Not only was alcohol a part of the culture, but it was a large portion of the economy since the government had a monopoly on alcohol production and distribution. In 1979, the government made 25.4 billion rubles in indirect taxes associated with the sale of alcohol (Geldern).
Russia decided to take action, following the social concerns found in the 1970s, General Secretary Mikhail Gorbachev started a campaign in May of 1985 against alcohol abuse. This campaign featured a reduction in alcohol production and sales, as well as limiting the kind of stores allowed to sell alcohol, closing a number of vodka distilleries, destroying vineyards, and prohibiting the sale of alcohol before 2pm in restaurants (Geldern).
The anti-alcohol campaign went through multiple different aspects of the society, including in forms of music and of videos released of Russian police helping drunks (as forms of discouraging drinking).

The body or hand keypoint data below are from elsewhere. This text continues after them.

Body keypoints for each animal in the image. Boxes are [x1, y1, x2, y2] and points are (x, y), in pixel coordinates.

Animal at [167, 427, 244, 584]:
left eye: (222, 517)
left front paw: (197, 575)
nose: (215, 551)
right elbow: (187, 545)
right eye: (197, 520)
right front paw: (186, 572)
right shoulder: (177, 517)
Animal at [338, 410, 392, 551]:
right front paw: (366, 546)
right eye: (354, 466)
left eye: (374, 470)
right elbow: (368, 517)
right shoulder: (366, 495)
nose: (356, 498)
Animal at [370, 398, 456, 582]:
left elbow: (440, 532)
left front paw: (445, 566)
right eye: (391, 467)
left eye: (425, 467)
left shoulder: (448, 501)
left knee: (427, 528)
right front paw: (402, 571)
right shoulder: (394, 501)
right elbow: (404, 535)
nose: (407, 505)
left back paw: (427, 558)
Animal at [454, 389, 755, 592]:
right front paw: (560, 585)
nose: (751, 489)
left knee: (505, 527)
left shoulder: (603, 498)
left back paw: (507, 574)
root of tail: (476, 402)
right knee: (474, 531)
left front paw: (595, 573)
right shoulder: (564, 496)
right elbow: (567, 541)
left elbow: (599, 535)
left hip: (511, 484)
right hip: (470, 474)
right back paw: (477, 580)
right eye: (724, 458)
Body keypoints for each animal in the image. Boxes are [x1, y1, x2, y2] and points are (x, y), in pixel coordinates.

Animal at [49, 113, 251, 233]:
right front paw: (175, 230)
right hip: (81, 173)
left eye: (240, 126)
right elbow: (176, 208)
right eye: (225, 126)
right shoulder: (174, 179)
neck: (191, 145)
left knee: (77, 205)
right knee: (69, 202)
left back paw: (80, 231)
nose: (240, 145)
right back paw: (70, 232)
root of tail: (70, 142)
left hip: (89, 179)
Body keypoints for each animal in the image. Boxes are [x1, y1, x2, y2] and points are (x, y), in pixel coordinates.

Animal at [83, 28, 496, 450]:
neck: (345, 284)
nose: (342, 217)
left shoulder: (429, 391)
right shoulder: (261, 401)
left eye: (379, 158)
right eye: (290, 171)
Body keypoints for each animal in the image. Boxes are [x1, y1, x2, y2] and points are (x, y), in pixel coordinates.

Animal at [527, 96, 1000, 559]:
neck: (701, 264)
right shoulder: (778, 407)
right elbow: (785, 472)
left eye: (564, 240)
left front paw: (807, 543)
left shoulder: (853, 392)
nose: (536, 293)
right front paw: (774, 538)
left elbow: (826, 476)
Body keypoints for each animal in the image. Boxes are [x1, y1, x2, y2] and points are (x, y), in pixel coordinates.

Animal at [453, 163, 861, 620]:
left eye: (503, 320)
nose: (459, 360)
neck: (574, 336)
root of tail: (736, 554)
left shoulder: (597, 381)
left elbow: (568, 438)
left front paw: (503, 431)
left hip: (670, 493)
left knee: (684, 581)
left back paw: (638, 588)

The fact that music was a form of campaigning against alcohol is fascinating to me; it shows how the campaign attempted to reach far and wide to reach the masses and discourage a habit that had become a problem.
While this “prohibition” did create a decline in alcohol consumption, it also created an influx of organized crime (just like prohibition in the United States did), more cases of alcohol poisoning, and the production of moonshine (Geldern). Because of these negative “side effects”, the campaign was stopped after 1987–lasting only 2 years.
This was an interesting topic that I truly enjoyed researching. I would never have thought that something as ingrained in Russian society as alcohol would have a campaign run against it. The statistics of alcohol problems in Russia and the subsequent government actions were fascinating and spoke to a true problem.